The data must be given again exactly as written, with all images omitted.

»»

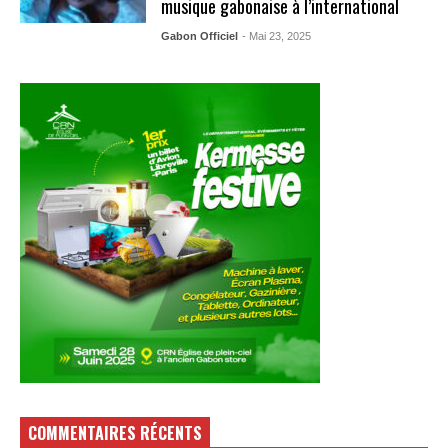
musique gabonaise à l’international
Gabon Officiel
- Mai 23, 2025
COMMENTAIRES RÉCENTS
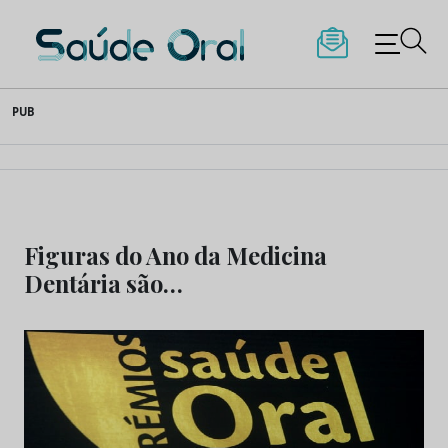
Saúde Oral
Skip
PUB
to
content
Figuras do Ano da Medicina
Dentária são…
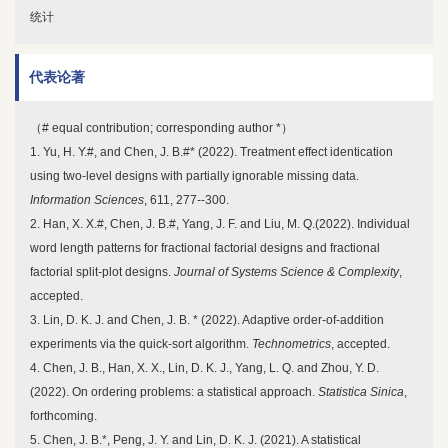
统计
代表论著
（# equal contribution; corresponding author *）
1. Yu, H. Y.#, and Chen, J. B.#* (2022). Treatment effect identication
using two-level designs with partially ignorable missing data.
Information Sciences
, 611, 277--300.
2. Han, X. X.#, Chen, J. B.#, Yang, J. F. and Liu, M. Q.(2022). Individual
word length patterns for fractional factorial designs and fractional
factorial split-plot designs.
Journal of Systems Science & Complexity
,
accepted.
3. Lin, D. K. J. and Chen, J. B. * (2022). Adaptive order-of-addition
experiments via the quick-sort algorithm.
Technometrics
, accepted.
4. Chen, J. B., Han, X. X., Lin, D. K. J., Yang, L. Q. and Zhou, Y. D.
(2022). On ordering problems: a statistical approach.
Statistica Sinica
,
forthcoming.
5. Chen, J. B.*, Peng, J. Y. and Lin, D. K. J. (2021). A statistical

««

◆ RESULT OF THE EXERCISE
musique gabonaise à l’international
Gabon Officiel
- Mai 23, 2025
COMMENTAIRES RÉCENTS
Saúde Oral
Skip
PUB
to
content
Figuras do Ano da Medicina
Dentária são…
统计
代表论著
（# equal contribution; corresponding author *）
1. Yu, H. Y.#, and Chen, J. B.#* (2022). Treatment effect identication
using two-level designs with partially ignorable missing data.
Information Sciences
, 611, 277--300.
2. Han, X. X.#, Chen, J. B.#, Yang, J. F. and Liu, M. Q.(2022). Individual
word length patterns for fractional factorial designs and fractional
factorial split-plot designs.
Journal of Systems Science & Complexity
,
accepted.
3. Lin, D. K. J. and Chen, J. B. * (2022). Adaptive order-of-addition
experiments via the quick-sort algorithm.
Technometrics
, accepted.
4. Chen, J. B., Han, X. X., Lin, D. K. J., Yang, L. Q. and Zhou, Y. D.
(2022). On ordering problems: a statistical approach.
Statistica Sinica
,
forthcoming.
5. Chen, J. B.*, Peng, J. Y. and Lin, D. K. J. (2021). A statistical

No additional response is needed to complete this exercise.